The human body is constantly working to maintain an ideal internal state to sustain normal cellular function and overall health. Keeping this ideal state involves several processes, as your body has multiple systems working at the same time. All these processes are collectively called homeostasis. Defined, homeostasis is the property of a system that maintains a stable condition of its internal environment.

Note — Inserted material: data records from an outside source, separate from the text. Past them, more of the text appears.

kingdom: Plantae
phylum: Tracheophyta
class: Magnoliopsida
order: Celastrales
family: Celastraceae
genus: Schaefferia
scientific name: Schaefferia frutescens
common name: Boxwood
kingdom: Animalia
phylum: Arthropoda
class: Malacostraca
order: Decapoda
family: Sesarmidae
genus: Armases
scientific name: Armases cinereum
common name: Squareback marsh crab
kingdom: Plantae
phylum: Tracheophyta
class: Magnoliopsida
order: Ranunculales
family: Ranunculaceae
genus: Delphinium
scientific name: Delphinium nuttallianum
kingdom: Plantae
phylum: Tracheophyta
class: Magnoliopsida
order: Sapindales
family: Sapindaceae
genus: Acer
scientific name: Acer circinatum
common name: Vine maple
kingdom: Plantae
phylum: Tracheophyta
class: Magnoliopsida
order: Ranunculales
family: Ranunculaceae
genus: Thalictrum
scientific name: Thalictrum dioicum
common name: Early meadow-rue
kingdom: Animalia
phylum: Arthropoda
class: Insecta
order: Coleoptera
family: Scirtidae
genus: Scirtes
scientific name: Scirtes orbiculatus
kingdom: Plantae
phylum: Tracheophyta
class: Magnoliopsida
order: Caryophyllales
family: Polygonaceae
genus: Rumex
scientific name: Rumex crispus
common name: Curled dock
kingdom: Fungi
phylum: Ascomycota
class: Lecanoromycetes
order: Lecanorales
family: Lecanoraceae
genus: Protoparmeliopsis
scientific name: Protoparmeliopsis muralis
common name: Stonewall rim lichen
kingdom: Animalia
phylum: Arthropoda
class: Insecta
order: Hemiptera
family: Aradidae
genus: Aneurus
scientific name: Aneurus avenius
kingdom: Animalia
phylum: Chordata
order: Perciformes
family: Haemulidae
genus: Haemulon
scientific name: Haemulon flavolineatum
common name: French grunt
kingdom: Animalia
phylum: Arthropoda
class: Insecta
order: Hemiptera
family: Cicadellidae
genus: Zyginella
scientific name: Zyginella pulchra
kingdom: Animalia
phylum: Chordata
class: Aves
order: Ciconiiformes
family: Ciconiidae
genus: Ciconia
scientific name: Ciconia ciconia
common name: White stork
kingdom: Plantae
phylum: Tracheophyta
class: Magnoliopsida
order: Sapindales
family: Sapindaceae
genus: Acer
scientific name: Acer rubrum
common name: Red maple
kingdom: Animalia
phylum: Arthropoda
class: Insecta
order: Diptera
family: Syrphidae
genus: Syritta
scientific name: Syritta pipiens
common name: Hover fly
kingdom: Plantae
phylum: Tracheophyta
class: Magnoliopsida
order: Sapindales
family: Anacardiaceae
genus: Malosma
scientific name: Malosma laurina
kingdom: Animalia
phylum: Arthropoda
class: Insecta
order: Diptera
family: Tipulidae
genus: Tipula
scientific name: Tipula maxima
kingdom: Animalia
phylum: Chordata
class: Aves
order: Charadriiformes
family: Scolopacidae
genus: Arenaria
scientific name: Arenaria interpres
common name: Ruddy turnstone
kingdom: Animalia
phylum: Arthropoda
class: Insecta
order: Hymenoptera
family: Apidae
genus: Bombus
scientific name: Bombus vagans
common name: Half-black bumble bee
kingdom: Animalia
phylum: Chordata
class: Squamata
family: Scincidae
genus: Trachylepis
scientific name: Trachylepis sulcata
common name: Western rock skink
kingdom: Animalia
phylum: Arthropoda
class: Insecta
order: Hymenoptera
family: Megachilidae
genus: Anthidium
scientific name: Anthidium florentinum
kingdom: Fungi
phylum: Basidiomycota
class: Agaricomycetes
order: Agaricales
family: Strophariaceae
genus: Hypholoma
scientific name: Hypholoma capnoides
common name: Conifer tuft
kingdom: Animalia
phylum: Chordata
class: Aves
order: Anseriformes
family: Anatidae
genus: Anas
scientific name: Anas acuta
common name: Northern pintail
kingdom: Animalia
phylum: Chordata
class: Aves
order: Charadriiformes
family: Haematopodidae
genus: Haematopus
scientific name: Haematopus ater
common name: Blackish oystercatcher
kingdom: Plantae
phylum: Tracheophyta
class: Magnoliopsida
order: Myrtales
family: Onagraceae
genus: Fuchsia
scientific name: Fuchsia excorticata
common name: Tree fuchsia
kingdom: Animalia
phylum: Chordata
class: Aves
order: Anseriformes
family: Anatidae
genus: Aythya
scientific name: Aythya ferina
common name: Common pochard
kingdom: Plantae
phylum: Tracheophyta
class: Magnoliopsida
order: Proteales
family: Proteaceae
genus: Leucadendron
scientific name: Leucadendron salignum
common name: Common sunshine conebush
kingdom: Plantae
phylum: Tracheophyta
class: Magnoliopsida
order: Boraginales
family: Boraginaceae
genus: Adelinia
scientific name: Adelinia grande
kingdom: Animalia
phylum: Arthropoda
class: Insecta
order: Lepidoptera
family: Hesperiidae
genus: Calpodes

The importance of homeostasis cannot be over-stressed. If the state of balance goes off, or when the enzymes and other chemical compositions are not fine-tuned to a perform respective functions, our system would be unable to maintain its normal function. Learning about these processes would make it easier to learn what we can do to preserve homeostasis. Discussed below are several examples of homeostasis in the human body and how they support our day-to-day activities. 

Body Temperature

The normal body temperature is 37 degrees. This temperature is kept at a constant level, thereby the process of homeostasis occurs. An increase or decrease in temperature is indication that a condition is impeding the body from maintaining body temperature. As such, it is indicative of serious complications which can only be verified through tests. A person with a decrease in body temperature will experience muscle failure and loss of consciousness. An increase in temperature causes the nervous system to break down. At extreme changes in body temperature, death occurs. To avoid this, your body must adapt by producing or releasing heat. 

Blood Sugar Concentration

Another one of the examples of homeostasis in the human body is glucose concentration.. A minor change in levels often have insignificant effects in your body, but too much or too little glucose in the blood stream have serious implications. A saturation of glucose is toxic while an insufficient amount leads to weakness and starvation. Glucose fluctuates for a number of reasons. For healthy individuals, something as simple as eating a meal can increase glucose levels while urinating can decrease it. However, the glucose level of patients with diabetes are harder to contain and would require medication. 

Acid-Base Balance

The balance between acidity and alkalinity in the blood is what we refer to as the acid-base balance. This balance, otherwise known as pH balance, is sensitive. Your body will react to the slightest change, that is why strong mechanisms exist to maintain acid-base homeostasis. Outside the acceptable pH range, enzymes fail to function, vital proteins lose their tertiary and secondary structures , and in severe cases death may occur.

The relationship between acids and bases are directly proportional. If the presence of acidic compounds in the blood decreases, body acidity also decreases and vice versa. The same causal reaction applies to alkaline compounds or bases in the blood. Internal organs such as kidneys and lungs are responsible for this homeostasis, along with buffer systems. 

Fluid Volume

The amount of body fluid is another one of the examples of homeostasis in the human body. Homeostasis of fluid is maintained by the excretion or retention of fluid. An excess in fluid volume signals the excretion of more urine and vice versa. Kidneys perform this important function and does so with the direction of the antidiuretic hormone. 

Calcium Levels

Only one percent of calcium circulates in the blood stream. The rest are contained in your bones and teeth. The small percentage in the blood must be kept constant; too much or too little have negative effects. A decrease in calcium levels would trigger the parathyroid glands to release parathyroid hormones. This signals the bones to release calcium to compensate for the loss of calcium in the blood. Conversely, the thyroid gland releases calcitonin if the calcium levels are too high.